RAMALLAH, West Bank — Palestinian officials said Thursday that they are planning to exhume the body of the late leader Yasser Arafat, as conspiracy theories reignited over his cause of death.
RAMALLAH, West Bank — Palestinian officials said Thursday that they are planning to exhume the body of the late leader Yasser Arafat, as conspiracy theories reignited over his cause of death.
The officials said that if the appropriate paperwork is filed, they will exhume Arafat’s body by the end of the month, as the Palestinian public increased calls for an independent investigation.
Traces of a rare radioactive substance on the clothing last worn by Arafat have sparked anew conspiracy theories that the famed Palestinian leader was felled by an assassin’s hand.
His widow, Suha Arafat, allowed the Al-Jazeera news channel to take her husband’s last belongings to a Swiss lab for testing. The results found high levels of polonium-210, a rare and deadly radioactive element.
Arafat, who won the Nobel Peace Prize as he led the struggle for Palestinian statehood for four decades, died on Nov. 11, 2004, in a French hospital at age 75 after suffering from what doctors described as a “mysterious illness.”

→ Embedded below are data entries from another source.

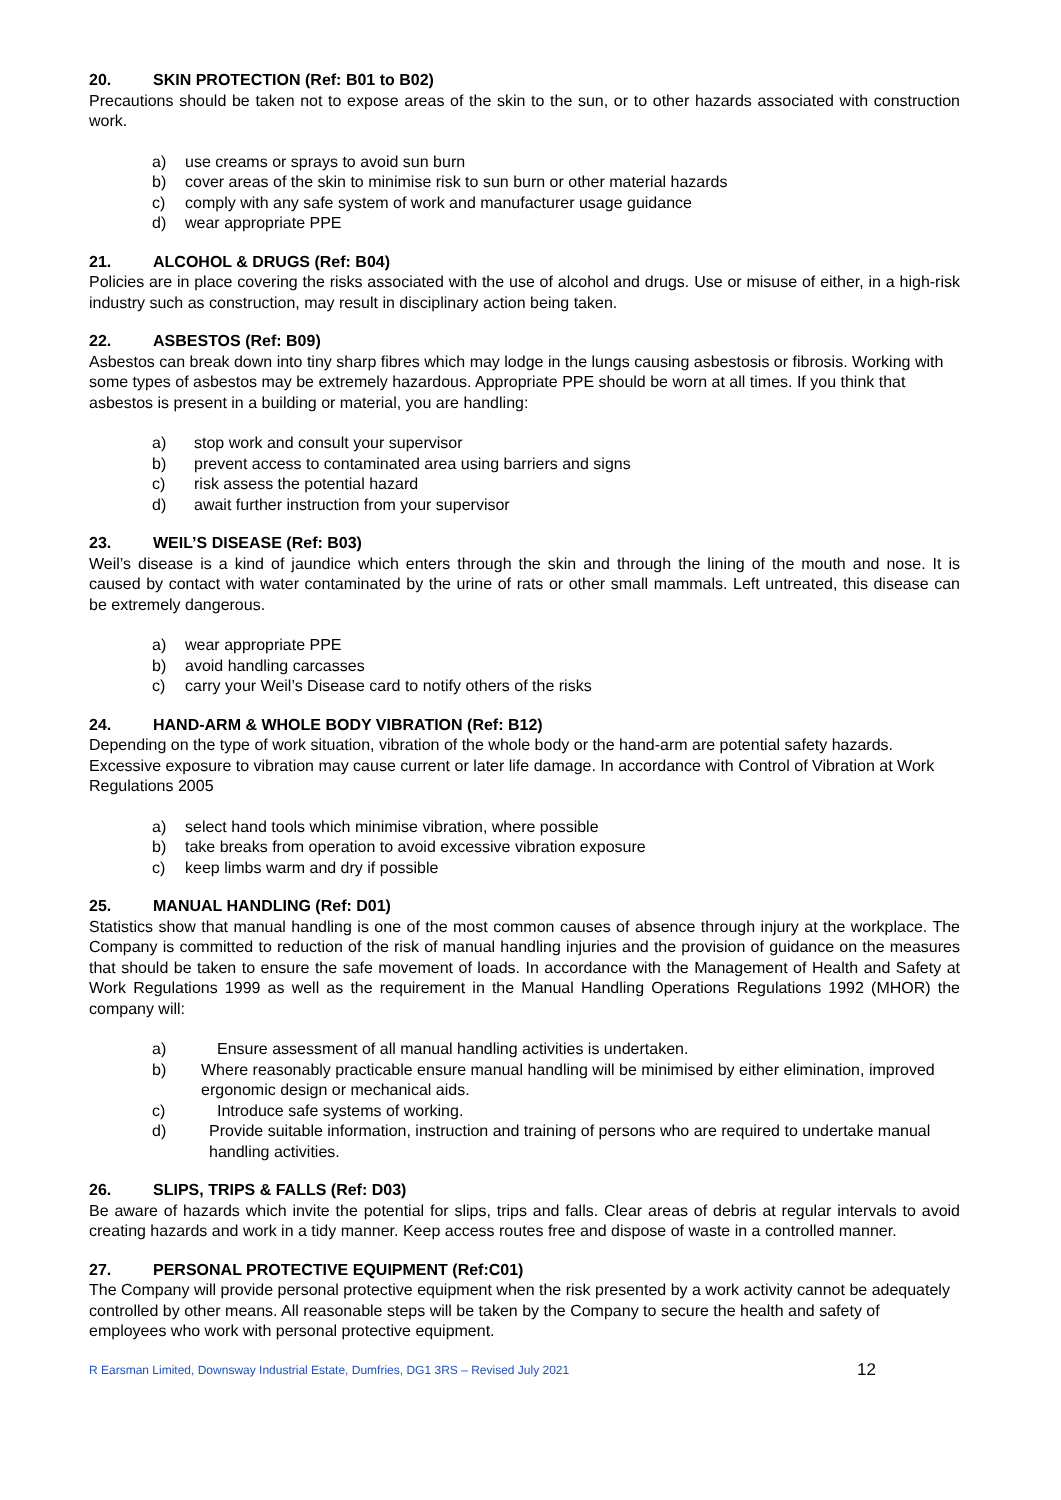20. SKIN PROTECTION (Ref: B01 to B02)
Precautions should be taken not to expose areas of the skin to the sun, or to other hazards associated with construction work.
a) use creams or sprays to avoid sun burn
b) cover areas of the skin to minimise risk to sun burn or other material hazards
c) comply with any safe system of work and manufacturer usage guidance
d) wear appropriate PPE
21. ALCOHOL & DRUGS (Ref: B04)
Policies are in place covering the risks associated with the use of alcohol and drugs. Use or misuse of either, in a high-risk industry such as construction, may result in disciplinary action being taken.
22. ASBESTOS (Ref: B09)
Asbestos can break down into tiny sharp fibres which may lodge in the lungs causing asbestosis or fibrosis. Working with some types of asbestos may be extremely hazardous. Appropriate PPE should be worn at all times. If you think that asbestos is present in a building or material, you are handling:
a) stop work and consult your supervisor
b) prevent access to contaminated area using barriers and signs
c) risk assess the potential hazard
d) await further instruction from your supervisor
23. WEIL’S DISEASE (Ref: B03)
Weil’s disease is a kind of jaundice which enters through the skin and through the lining of the mouth and nose. It is caused by contact with water contaminated by the urine of rats or other small mammals. Left untreated, this disease can be extremely dangerous.
a) wear appropriate PPE
b) avoid handling carcasses
c) carry your Weil’s Disease card to notify others of the risks
24. HAND-ARM & WHOLE BODY VIBRATION (Ref: B12)
Depending on the type of work situation, vibration of the whole body or the hand-arm are potential safety hazards. Excessive exposure to vibration may cause current or later life damage. In accordance with Control of Vibration at Work Regulations 2005
a) select hand tools which minimise vibration, where possible
b) take breaks from operation to avoid excessive vibration exposure
c) keep limbs warm and dry if possible
25. MANUAL HANDLING (Ref: D01)
Statistics show that manual handling is one of the most common causes of absence through injury at the workplace. The Company is committed to reduction of the risk of manual handling injuries and the provision of guidance on the measures that should be taken to ensure the safe movement of loads. In accordance with the Management of Health and Safety at Work Regulations 1999 as well as the requirement in the Manual Handling Operations Regulations 1992 (MHOR) the company will:
a) Ensure assessment of all manual handling activities is undertaken.
b) Where reasonably practicable ensure manual handling will be minimised by either elimination, improved ergonomic design or mechanical aids.
c) Introduce safe systems of working.
d) Provide suitable information, instruction and training of persons who are required to undertake manual handling activities.
26. SLIPS, TRIPS & FALLS (Ref: D03)
Be aware of hazards which invite the potential for slips, trips and falls. Clear areas of debris at regular intervals to avoid creating hazards and work in a tidy manner. Keep access routes free and dispose of waste in a controlled manner.
27. PERSONAL PROTECTIVE EQUIPMENT (Ref:C01)
The Company will provide personal protective equipment when the risk presented by a work activity cannot be adequately controlled by other means. All reasonable steps will be taken by the Company to secure the health and safety of employees who work with personal protective equipment.
R Earsman Limited, Downsway Industrial Estate, Dumfries, DG1 3RS – Revised July 2021 12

Medical teams from the Palestinian territories, Egypt, Jordan and Tunisia all treated Arafat, and French doctors announced that he had died of a massive stroke after suffering from inflammation, jaundice and a blood condition known as disseminated intravascular coagulation — though they did not provide an explanation for why he had suddenly come down with those ailments.

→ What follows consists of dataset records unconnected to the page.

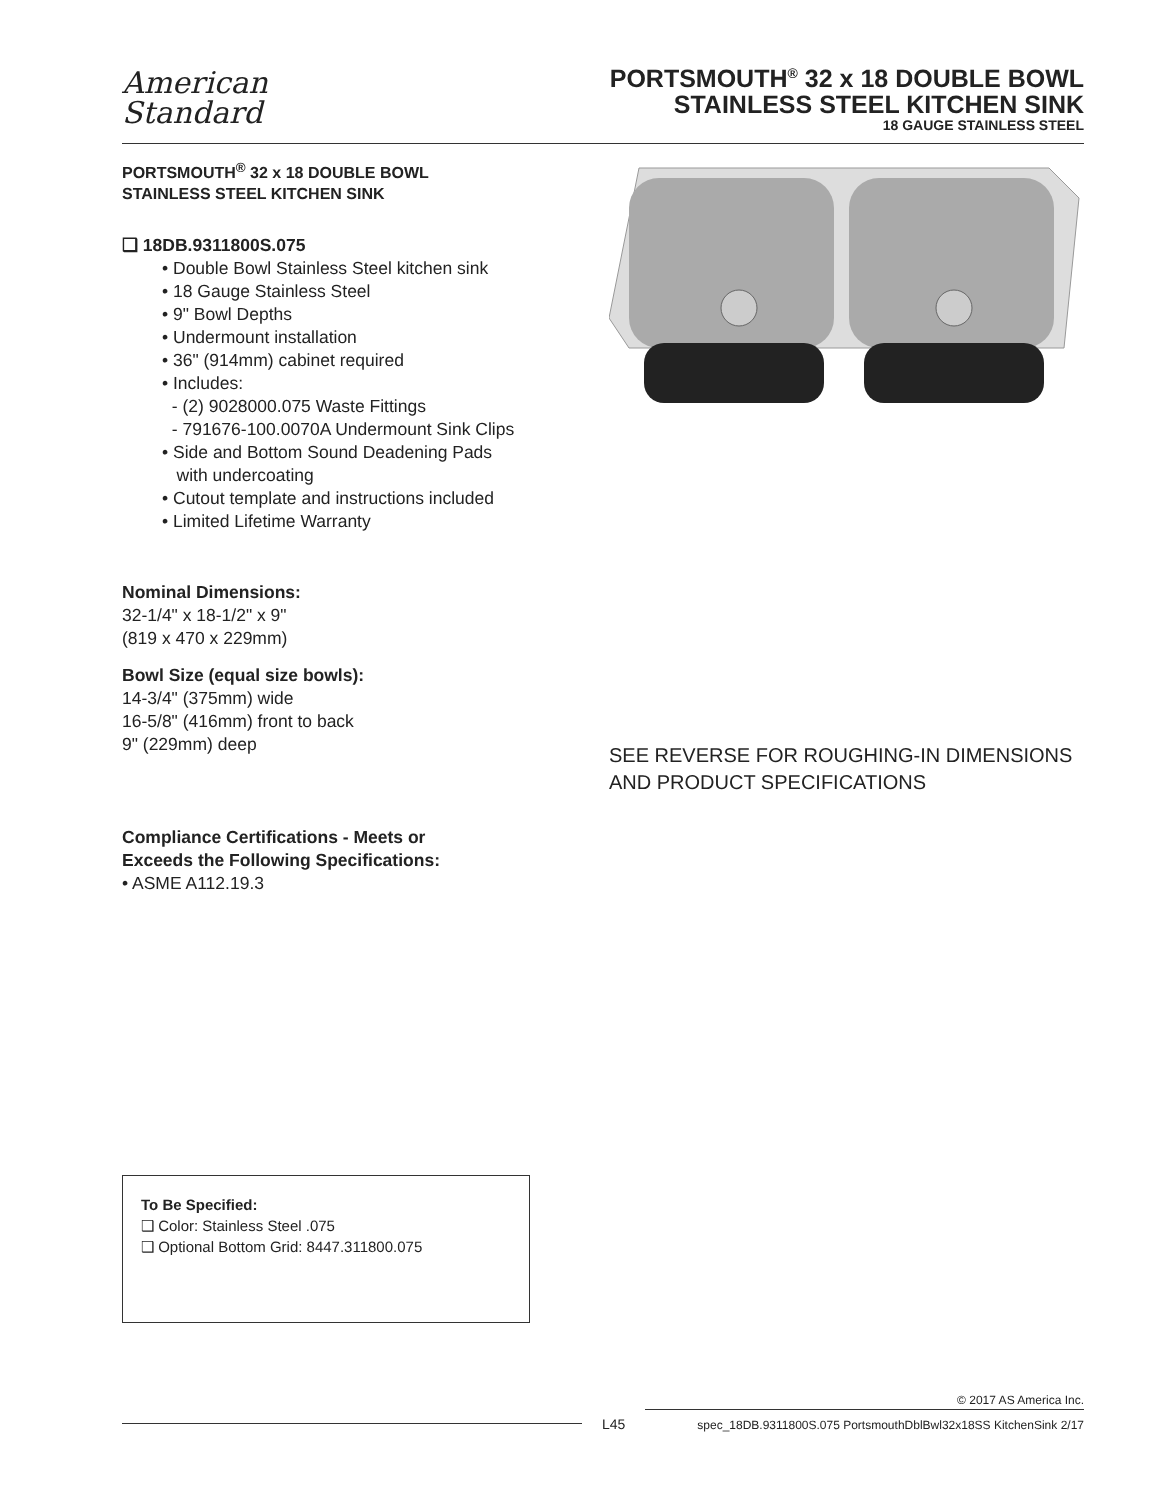American
Standard
PORTSMOUTH<sup>®</sup> 32 x 18 DOUBLE BOWL
STAINLESS STEEL KITCHEN SINK
18 GAUGE STAINLESS STEEL
PORTSMOUTH<sup>®</sup> 32 x 18 DOUBLE BOWL
STAINLESS STEEL KITCHEN SINK
❑ 18DB.9311800S.075
• Double Bowl Stainless Steel kitchen sink
• 18 Gauge Stainless Steel
• 9" Bowl Depths
• Undermount installation
• 36" (914mm) cabinet required
• Includes:
- (2) 9028000.075 Waste Fittings
- 791676-100.0070A Undermount Sink Clips
• Side and Bottom Sound Deadening Pads
with undercoating
• Cutout template and instructions included
• Limited Lifetime Warranty
Nominal Dimensions:
32-1/4" x 18-1/2" x 9"
(819 x 470 x 229mm)
Bowl Size (equal size bowls):
14-3/4" (375mm) wide
16-5/8" (416mm) front to back
9" (229mm) deep
Compliance Certifications - Meets or
Exceeds the Following Specifications:
• ASME A112.19.3
SEE REVERSE FOR ROUGHING-IN DIMENSIONS
AND PRODUCT SPECIFICATIONS
To Be Specified:
❑ Color: Stainless Steel .075
❑ Optional Bottom Grid: 8447.311800.075
L45
© 2017 AS America Inc.
spec_18DB.9311800S.075 PortsmouthDblBwl32x18SS KitchenSink 2/17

On Thursday, Tunisian officials said they would call for the Arab League to establish an international committee to investigate the circumstances surrounding Arafat’s death. Despite widespread accusations that Israel had long sought to assassinate Arafat, some have questioned whether those closest to Arafat may have played a role.
Polonium-210 is a rare substance that scientists estimate is 250,000 times more lethal than cyanide if ingested.
The most famous case of polonium poisoning was Russian spy turned Kremlin critic Alexander Litvinenko, who died in 2006 after drinking tea laced with polonium-210 at a London hotel.
Those closest to Arafat have said that he suddenly fell ill on the evening of Oct. 12, 2004, after eating supper in the Muqata compound. Within weeks, his condition deteriorated and he was evacuated by helicopter and taken to France.
His death came as the Israelis and the Palestinians were deadlocked in peace negotiations and the second intifada raged with daily violence in the Palestinian territories and Israel.
“Every Palestinian remembers the day we learned our leader had died. The funeral was a true day of mourning like we had lost our father,” said Bassem Abou Fadel, a Palestinian businessman who lives opposite the gleaming memorial site where Arafat is buried. “He was the end of real hope, real leadership for many of us.”